Неоднократно слышал об этом за прошедшие два года, но в более туманных формулировках и от смущенно опускающих глаза врачей. Поэтому от прямого уверенного заявления Василисы у меня едва не сносит голову.
Ноги? Я правда снова смогу ходить? Это точно не уловка, чтобы заставить меня посещать идиотские разминки отказавших конечностей?
— Ноги! — глупо гаркаю, мотая головой, будто отряхиваясь от распирающего череп сумасшедшего звона.

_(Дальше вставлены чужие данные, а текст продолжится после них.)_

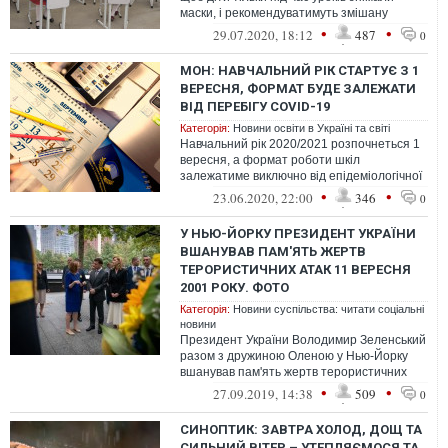
маски, і рекомендуватимуть змішану
форму навчання.
•
•
29.07.2020, 18:12
487
0
МОН: НАВЧАЛЬНИЙ РІК СТАРТУЄ З 1
ВЕРЕСНЯ, ФОРМАТ БУДЕ ЗАЛЕЖАТИ
ВІД ПЕРЕБІГУ COVID-19
Категорія:
Новини освіти в Україні та світі
Навчальний рік 2020/2021 розпочнеться 1
вересня, а формат роботи шкіл
залежатиме виключно від епідеміологічної
ситуації в країні
•
•
23.06.2020, 22:00
346
0
У НЬЮ-ЙОРКУ ПРЕЗИДЕНТ УКРАЇНИ
ВШАНУВАВ ПАМ'ЯТЬ ЖЕРТВ
ТЕРОРИСТИЧНИХ АТАК 11 ВЕРЕСНЯ
2001 РОКУ. ФОТО
Категорія:
Новини суспільства: читати соціальні
новини
Президент України Володимир Зеленський
разом з дружиною Оленою у Нью-Йорку
вшанував пам'ять жертв терористичних
атак 11 вересня 2001 року.
•
•
27.09.2019, 14:38
509
0
СИНОПТИК: ЗАВТРА ХОЛОД, ДОЩ ТА
СИЛЬНИЙ ВІТЕР – УТЕПЛЯЄМОСЯ ТА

— Не мгновенно, — предупреждает Василиса твердо, кладя ладонь мне на плечо. Я чувствую каждый ее палец, как будто через них проходит ток. — Это займет годы, — в ее взгляде проскальзывает раздражение. — А если ты будешь косить от сеансов терапии, можешь сразу попрощаться с этой возможностью. С ногами, ходьбой… Бегом и даже баскетболом, которые станут возможны, только если ты приложишь максимум усилий к собственному выздоровлению. И без того слишком много времени потерял на щадящих сеансах раз в неделю, — она закатывает глаза и тихо бормочет нечто, смутно похожее на «и куда только смотрят врачи бесплатных клиник». — Надо разгонять кровь. Работать с позвоночником, спинным мозгом, нервной системой. Потому что твоя психосоматика не означает пожизненное заключение в коляске.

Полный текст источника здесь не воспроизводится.